A proper callout should cover more than a visual inspection. It should include airflow checks, coil and valve assessment, controls review, sensor verification, and where relevant, chilled water or refrigerant-side investigation. That joined-up approach matters because AHU cooling faults are often symptoms, not isolated failures.
This is where an experienced service team makes a difference. AA Frost works across commercial and residential cooling systems, with engineers who understand AHUs as part of the whole HVAC picture – from chillers and pumps to controls, BMS integration, and energy performance. Fast response helps restore comfort, but accurate diagnosis is what prevents the same problem returning next week.

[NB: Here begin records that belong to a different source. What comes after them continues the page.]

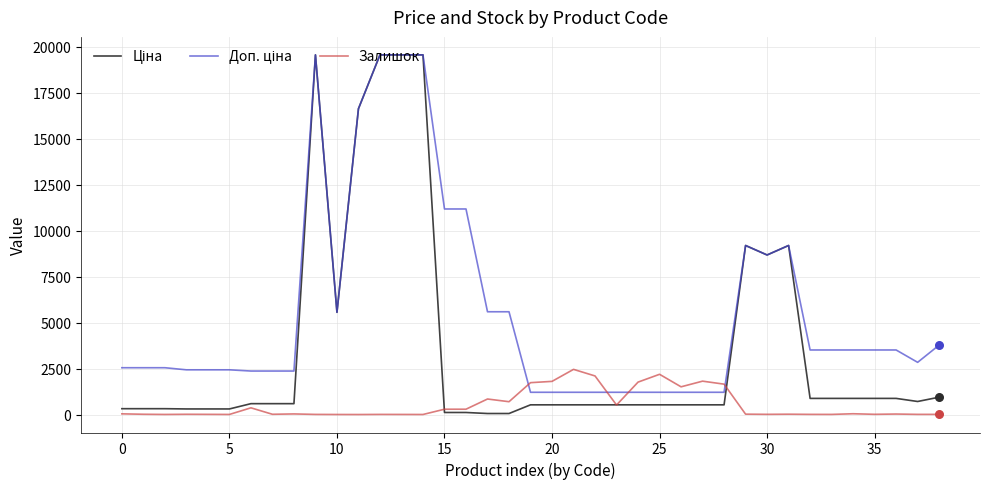

What is the greatest value displayed?

19564.9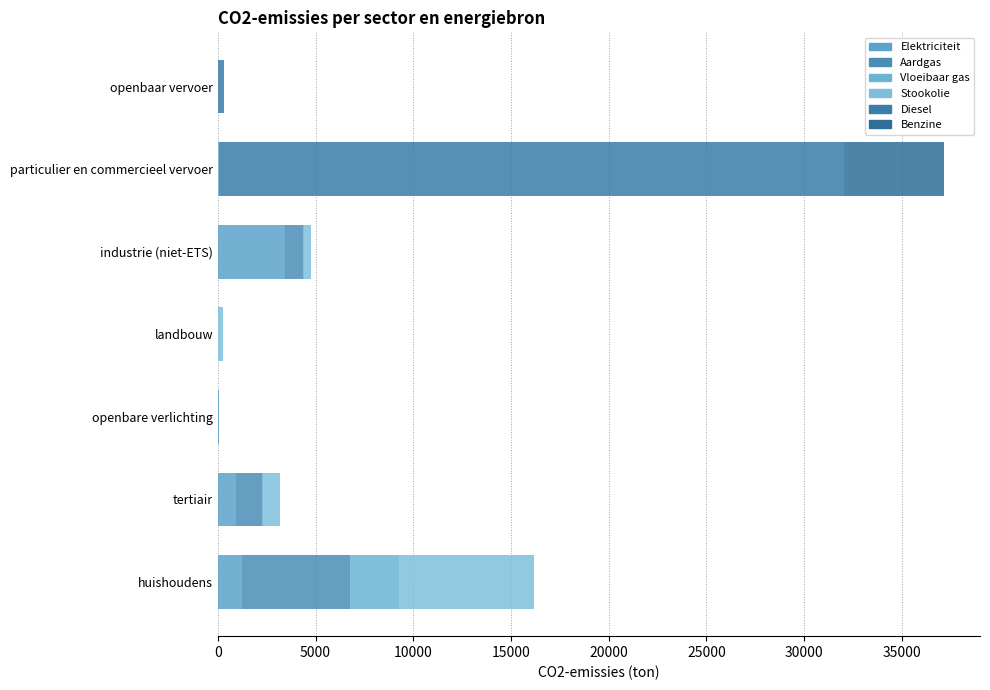

How many data points in Elektriciteit are above 39?

4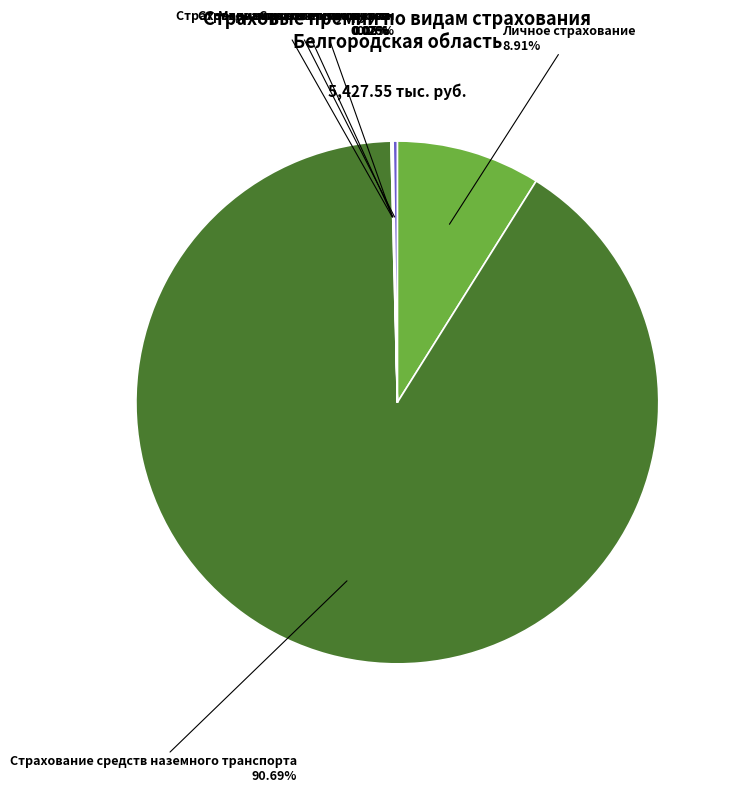

Does any single category account for the majority?

Yes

Preventing the next AHU cooling problem
The most effective way to avoid repeat faults is planned maintenance that matches the building’s usage. A lightly used office and a busy hospitality site should not be on the same service pattern. Filters, coils, belts, sensors, valves, drains, and dampers all need regular attention, and controls should be reviewed alongside mechanical components.
Trend data can be especially useful on larger systems. If supply air temperature is creeping up month by month, or valve demand is rising to maintain the same result, the system is telling you something before it fails outright. Acting at that stage is usually cheaper and far less disruptive than waiting for a full loss of cooling.
If your AHU is not cooling properly, the right next step is a calm, methodical one. Check the obvious, avoid guesswork, and get the system assessed before a minor performance issue turns into downtime. Buildings run better when cooling is treated as critical infrastructure, because that is exactly what it is.